* WHAT NEEDS TO BE DONE *
Rewrite the part of the records below that opens with the line containing "state / province: Virginia" and closes with the line containing "county / district: Piar" as a numbered list, including both of those lines. Leave out blank lines and everything outside that part.

* SOURCE RECORDS *

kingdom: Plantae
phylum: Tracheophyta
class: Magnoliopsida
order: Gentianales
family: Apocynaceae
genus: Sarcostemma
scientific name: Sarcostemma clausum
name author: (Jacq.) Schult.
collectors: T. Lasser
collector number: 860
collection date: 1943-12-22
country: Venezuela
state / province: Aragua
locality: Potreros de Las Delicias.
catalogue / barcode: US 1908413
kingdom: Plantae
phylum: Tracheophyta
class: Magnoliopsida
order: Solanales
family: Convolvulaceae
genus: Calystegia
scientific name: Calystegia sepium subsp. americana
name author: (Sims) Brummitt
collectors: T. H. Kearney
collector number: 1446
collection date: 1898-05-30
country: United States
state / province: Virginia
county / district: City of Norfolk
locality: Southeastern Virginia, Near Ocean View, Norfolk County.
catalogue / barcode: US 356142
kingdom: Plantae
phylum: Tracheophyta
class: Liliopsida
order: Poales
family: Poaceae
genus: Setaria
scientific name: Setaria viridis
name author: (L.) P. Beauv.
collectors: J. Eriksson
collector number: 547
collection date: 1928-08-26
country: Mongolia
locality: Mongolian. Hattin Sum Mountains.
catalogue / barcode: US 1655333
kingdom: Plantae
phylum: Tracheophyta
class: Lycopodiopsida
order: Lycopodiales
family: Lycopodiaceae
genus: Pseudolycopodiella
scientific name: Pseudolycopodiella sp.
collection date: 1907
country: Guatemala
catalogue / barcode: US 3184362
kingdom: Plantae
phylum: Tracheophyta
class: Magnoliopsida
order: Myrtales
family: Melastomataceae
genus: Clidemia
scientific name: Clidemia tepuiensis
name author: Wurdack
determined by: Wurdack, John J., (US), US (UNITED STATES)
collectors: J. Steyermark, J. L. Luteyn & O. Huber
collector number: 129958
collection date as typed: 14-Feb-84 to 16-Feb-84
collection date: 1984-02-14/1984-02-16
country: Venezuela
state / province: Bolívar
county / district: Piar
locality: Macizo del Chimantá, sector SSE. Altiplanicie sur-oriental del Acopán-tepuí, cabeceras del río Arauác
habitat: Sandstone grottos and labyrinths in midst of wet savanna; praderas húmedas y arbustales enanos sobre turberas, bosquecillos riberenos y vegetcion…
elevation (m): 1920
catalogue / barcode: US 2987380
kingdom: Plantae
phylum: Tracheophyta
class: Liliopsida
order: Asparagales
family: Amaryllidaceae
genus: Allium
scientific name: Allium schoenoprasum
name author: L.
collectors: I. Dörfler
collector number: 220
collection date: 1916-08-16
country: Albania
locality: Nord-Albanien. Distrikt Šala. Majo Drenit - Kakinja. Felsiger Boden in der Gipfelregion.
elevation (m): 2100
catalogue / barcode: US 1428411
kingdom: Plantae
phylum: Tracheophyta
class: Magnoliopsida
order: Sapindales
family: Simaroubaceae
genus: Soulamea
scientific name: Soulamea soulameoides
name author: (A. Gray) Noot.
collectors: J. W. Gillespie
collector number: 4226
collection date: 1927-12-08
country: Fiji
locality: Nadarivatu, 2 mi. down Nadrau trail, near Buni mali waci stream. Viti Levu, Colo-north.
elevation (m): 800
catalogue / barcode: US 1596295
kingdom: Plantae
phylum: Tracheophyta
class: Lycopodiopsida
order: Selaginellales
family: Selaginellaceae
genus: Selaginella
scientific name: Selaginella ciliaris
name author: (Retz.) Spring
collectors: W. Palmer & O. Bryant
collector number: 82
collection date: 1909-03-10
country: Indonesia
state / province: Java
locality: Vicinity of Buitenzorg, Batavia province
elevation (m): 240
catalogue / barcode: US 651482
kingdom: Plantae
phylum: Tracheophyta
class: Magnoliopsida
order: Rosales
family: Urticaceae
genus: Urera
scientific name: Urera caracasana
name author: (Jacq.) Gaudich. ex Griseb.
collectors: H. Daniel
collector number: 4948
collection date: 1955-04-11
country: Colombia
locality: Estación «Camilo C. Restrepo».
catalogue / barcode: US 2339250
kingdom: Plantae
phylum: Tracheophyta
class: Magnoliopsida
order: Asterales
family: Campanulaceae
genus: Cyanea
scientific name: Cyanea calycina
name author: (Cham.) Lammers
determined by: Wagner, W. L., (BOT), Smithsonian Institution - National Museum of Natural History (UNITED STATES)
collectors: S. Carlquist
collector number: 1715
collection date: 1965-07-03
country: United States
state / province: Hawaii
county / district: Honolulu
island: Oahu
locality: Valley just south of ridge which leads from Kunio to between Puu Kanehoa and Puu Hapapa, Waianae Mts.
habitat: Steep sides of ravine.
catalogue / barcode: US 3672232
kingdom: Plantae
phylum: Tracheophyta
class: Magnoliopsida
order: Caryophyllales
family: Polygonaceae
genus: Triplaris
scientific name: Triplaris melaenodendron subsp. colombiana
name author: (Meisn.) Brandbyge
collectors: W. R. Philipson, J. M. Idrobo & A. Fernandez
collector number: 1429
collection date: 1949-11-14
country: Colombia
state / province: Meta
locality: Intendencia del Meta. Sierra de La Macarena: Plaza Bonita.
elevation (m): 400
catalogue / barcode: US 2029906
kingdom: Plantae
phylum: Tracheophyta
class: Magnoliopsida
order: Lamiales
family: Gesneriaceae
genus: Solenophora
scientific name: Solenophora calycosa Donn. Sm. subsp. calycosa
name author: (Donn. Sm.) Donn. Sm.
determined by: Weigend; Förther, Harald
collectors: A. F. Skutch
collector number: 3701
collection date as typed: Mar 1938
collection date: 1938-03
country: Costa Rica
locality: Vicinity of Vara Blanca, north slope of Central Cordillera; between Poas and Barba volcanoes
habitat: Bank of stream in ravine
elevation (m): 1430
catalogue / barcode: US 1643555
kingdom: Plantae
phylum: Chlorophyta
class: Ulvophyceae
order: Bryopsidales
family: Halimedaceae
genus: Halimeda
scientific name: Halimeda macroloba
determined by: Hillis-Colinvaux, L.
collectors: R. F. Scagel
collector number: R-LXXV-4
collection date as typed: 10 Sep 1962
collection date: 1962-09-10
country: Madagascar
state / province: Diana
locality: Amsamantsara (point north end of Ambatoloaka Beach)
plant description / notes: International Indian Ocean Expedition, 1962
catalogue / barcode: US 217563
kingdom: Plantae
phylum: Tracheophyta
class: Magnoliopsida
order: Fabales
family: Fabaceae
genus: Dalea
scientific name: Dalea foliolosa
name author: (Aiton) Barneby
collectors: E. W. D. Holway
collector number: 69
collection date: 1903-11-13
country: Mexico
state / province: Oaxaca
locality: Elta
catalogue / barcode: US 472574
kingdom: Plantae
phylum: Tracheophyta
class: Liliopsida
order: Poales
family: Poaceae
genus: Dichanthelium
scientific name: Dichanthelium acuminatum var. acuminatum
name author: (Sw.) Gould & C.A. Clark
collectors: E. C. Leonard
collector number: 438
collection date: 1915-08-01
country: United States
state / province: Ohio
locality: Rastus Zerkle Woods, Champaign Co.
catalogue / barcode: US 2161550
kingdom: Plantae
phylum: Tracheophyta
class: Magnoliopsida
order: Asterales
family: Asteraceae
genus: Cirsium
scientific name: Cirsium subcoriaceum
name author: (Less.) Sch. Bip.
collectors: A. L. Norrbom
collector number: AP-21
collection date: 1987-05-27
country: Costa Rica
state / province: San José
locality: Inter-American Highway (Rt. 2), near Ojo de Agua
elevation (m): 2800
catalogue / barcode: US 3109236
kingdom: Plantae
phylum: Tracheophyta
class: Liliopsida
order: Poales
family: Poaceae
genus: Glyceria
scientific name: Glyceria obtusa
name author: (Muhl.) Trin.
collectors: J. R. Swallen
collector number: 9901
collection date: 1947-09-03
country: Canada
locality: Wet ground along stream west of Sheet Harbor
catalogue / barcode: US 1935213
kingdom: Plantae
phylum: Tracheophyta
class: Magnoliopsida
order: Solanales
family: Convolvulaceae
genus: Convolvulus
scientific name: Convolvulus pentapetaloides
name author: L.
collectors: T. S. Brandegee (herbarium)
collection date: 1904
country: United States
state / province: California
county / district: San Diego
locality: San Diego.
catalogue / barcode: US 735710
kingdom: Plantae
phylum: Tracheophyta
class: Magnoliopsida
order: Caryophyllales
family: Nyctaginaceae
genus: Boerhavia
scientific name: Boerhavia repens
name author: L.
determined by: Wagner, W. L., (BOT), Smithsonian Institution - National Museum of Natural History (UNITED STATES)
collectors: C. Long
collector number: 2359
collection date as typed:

* CORRECT RESULT *
1. state / province: Virginia
2. county / district: City of Norfolk
3. locality: Southeastern Virginia, Near Ocean View, Norfolk County.
4. catalogue / barcode: US 356142
5. kingdom: Plantae
6. phylum: Tracheophyta
7. class: Liliopsida
8. order: Poales
9. family: Poaceae
10. genus: Setaria
11. scientific name: Setaria viridis
12. name author: (L.) P. Beauv.
13. collectors: J. Eriksson
14. collector number: 547
15. collection date: 1928-08-26
16. country: Mongolia
17. locality: Mongolian. Hattin Sum Mountains.
18. catalogue / barcode: US 1655333
19. kingdom: Plantae
20. phylum: Tracheophyta
21. class: Lycopodiopsida
22. order: Lycopodiales
23. family: Lycopodiaceae
24. genus: Pseudolycopodiella
25. scientific name: Pseudolycopodiella sp.
26. collection date: 1907
27. country: Guatemala
28. catalogue / barcode: US 3184362
29. kingdom: Plantae
30. phylum: Tracheophyta
31. class: Magnoliopsida
32. order: Myrtales
33. family: Melastomataceae
34. genus: Clidemia
35. scientific name: Clidemia tepuiensis
36. name author: Wurdack
37. determined by: Wurdack, John J., (US), US (UNITED STATES)
38. collectors: J. Steyermark, J. L. Luteyn & O. Huber
39. collector number: 129958
40. collection date as typed: 14-Feb-84 to 16-Feb-84
41. collection date: 1984-02-14/1984-02-16
42. country: Venezuela
43. state / province: Bolívar
44. county / district: Piar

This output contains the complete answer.